Protective: Geoffrey Hinton, the “godfather of AI,” recently told Anderson Cooper that the only surefire way to prevent superintelligent AI systems from wiping out humanity is to build some version of the maternal instinct into them. He argues that the only real example of smarter beings behaving submissively to less smart ones is “a mother being controlled by her baby.” While folks in the psychology community may doubt that instilling this behavior into AI is possible, striving to build systems that are fundamentally protective of humans seems like a worthy pursuit.
<>
Okay, then. Cool principles, but how do we go about operationalizing them? Furthermore, who’s to say they’re comprehensive of the real values of every person who would ever come into contact with AI? There are so many different cultures, backgrounds, lived experiences, and diverse points of thought to account for—when we align AI to human preferences, in theory that’s great, but in practice it’s important to ask who we’re aligning to. On the flip side, lest we dive too deep into the accounting of every single aspect of lived human experience, consider this: drawing a map as detailed as the territory it’s depicting would necessarily be exactly as big as the territory and thus useless (Lewis Carroll’s Sylvie and Bruno). Therefore…balance. We need balance! But where to place the fulcrum?

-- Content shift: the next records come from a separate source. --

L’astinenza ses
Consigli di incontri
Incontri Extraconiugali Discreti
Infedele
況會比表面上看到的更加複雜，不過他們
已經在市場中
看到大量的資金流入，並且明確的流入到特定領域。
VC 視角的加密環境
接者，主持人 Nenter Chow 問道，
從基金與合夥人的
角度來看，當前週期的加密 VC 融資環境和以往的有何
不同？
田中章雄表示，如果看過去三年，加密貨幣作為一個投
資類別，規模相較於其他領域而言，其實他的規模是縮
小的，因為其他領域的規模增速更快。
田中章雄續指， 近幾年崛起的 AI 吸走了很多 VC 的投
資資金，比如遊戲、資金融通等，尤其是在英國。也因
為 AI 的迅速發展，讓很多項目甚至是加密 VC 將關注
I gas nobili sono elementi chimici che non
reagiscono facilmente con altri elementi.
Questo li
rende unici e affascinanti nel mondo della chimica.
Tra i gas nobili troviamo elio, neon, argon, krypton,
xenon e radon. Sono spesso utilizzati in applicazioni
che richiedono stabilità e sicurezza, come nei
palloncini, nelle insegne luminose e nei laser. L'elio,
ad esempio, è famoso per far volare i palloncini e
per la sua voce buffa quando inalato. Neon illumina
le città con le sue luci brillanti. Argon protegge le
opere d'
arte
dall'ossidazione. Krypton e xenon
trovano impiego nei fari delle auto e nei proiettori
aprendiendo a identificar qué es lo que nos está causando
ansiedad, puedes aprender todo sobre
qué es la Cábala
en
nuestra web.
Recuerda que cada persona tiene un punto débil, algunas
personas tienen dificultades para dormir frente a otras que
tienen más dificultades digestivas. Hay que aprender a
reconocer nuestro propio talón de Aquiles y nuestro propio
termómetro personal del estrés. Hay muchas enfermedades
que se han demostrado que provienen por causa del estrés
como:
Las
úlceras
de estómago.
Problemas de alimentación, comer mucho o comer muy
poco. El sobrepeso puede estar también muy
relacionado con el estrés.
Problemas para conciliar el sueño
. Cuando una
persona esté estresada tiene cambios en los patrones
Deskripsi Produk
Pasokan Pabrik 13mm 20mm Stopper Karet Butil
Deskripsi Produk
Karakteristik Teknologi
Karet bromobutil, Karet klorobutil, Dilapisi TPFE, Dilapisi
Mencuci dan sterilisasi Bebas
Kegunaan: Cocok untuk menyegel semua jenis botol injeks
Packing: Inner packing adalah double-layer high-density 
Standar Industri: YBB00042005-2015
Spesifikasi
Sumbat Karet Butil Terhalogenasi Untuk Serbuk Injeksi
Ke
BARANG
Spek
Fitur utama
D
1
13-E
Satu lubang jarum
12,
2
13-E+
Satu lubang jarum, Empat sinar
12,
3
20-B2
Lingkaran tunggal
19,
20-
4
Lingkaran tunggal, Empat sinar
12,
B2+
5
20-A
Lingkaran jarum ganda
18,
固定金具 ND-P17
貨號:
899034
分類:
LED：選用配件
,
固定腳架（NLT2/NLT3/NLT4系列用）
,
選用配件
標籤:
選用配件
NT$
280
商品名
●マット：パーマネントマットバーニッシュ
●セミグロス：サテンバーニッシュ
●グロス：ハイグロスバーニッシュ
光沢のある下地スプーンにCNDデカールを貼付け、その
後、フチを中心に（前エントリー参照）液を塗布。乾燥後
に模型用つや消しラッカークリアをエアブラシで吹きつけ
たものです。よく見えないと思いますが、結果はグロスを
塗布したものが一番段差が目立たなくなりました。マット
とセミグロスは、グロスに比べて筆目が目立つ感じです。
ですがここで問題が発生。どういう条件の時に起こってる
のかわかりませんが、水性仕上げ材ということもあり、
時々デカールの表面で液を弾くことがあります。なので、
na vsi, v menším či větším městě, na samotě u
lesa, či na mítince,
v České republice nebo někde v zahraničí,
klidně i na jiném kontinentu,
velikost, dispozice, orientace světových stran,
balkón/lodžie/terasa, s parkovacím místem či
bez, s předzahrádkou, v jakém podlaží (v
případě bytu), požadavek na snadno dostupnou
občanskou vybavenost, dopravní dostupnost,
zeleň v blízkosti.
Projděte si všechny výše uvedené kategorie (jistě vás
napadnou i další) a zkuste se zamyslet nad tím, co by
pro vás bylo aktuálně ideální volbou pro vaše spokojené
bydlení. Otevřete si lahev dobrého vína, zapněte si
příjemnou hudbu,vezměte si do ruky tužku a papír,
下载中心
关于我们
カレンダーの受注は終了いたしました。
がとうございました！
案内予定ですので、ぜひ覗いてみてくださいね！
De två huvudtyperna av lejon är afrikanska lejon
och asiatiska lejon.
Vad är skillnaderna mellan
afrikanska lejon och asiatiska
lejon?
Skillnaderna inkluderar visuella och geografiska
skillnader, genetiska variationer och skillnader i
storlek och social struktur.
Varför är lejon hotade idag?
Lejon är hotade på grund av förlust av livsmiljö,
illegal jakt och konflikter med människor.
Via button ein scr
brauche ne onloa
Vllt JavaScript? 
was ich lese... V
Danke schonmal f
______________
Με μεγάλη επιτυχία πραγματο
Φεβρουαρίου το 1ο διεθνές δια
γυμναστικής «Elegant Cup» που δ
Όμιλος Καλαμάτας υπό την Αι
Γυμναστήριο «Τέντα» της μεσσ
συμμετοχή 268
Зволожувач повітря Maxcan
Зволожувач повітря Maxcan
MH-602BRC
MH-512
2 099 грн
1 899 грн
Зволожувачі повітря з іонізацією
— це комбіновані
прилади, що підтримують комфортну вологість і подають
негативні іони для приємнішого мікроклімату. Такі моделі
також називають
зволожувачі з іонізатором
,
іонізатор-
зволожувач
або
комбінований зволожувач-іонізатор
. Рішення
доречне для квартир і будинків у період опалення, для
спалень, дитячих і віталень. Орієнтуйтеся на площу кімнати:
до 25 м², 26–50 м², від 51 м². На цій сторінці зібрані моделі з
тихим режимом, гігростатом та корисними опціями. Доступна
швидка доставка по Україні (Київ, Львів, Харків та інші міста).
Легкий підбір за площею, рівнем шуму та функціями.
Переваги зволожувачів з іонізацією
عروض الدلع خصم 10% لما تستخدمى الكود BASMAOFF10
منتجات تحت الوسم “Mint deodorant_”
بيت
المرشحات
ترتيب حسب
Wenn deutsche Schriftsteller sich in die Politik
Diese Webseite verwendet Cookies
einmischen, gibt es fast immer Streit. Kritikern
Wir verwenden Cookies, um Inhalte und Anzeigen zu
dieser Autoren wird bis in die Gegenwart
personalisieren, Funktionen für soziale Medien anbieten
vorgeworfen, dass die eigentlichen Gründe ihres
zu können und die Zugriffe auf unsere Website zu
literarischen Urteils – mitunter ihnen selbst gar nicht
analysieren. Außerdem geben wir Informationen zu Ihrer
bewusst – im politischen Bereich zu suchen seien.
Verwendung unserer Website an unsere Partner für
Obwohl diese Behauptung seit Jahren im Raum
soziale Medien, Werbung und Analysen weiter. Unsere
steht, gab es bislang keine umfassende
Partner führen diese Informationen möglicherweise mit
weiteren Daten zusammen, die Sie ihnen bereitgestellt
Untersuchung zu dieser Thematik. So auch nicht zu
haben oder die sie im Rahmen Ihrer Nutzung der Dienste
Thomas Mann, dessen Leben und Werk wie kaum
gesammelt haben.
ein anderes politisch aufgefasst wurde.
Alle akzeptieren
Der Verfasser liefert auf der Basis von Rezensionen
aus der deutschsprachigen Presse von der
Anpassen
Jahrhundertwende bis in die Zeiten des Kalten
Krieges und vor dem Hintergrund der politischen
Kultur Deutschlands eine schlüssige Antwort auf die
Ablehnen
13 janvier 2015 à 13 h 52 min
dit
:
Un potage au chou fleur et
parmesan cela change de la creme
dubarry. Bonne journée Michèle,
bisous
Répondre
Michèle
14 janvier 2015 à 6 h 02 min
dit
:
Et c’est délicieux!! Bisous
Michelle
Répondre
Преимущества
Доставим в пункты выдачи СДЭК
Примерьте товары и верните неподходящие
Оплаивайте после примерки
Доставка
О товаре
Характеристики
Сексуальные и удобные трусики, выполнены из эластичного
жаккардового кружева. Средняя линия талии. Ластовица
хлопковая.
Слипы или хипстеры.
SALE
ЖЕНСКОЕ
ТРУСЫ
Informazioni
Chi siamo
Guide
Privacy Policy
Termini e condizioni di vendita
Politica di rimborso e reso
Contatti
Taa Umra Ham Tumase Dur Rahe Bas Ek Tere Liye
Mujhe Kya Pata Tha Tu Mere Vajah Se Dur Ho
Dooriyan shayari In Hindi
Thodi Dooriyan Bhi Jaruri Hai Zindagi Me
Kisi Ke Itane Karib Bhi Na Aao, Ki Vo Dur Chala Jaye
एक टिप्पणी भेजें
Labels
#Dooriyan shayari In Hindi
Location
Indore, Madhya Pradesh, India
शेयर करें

I don’t know. No one person does. We’ll dive back into those existential rabbit holes some other time. For now, it’s about being concrete. So, mark it: the seven above principles are what I think an AI should be.




I am a little late to this post Victor but found your “seven principles of what AI should actually be” really helpful and interesting. A few random questions, thoughts and observations came to this human mind:
1. Are there seven or nine? By borrowing the bundled HHH (Helpful, Honest, and Harmless), we get to seven but unbundled we are at nine.
I don’t say this as a retired accountant but to highlight that life is how you see it. That is, perspective is perhaps one of the most challenging, interesting and double-edged aspects of the human mind.
2. I am reminded of a Rumi quote about how the beauty you see is a reflection of you. That is, how our appreciation for certain positive traits in others stems from those same qualities within ourselves. In this regard, the qualities you are drawn to and describe within your post— HHH, Nuanced, Humble, Growth-oriented, Empathetic, Sincere, Protective — are classic Victor traits.
3. Maybe AI will/should never be one thing because we are never one thing. Not sure what that means but it’s a classic Mike comment.
What I do know is that if you are involved in AI in anyway, the result will be better for all of us.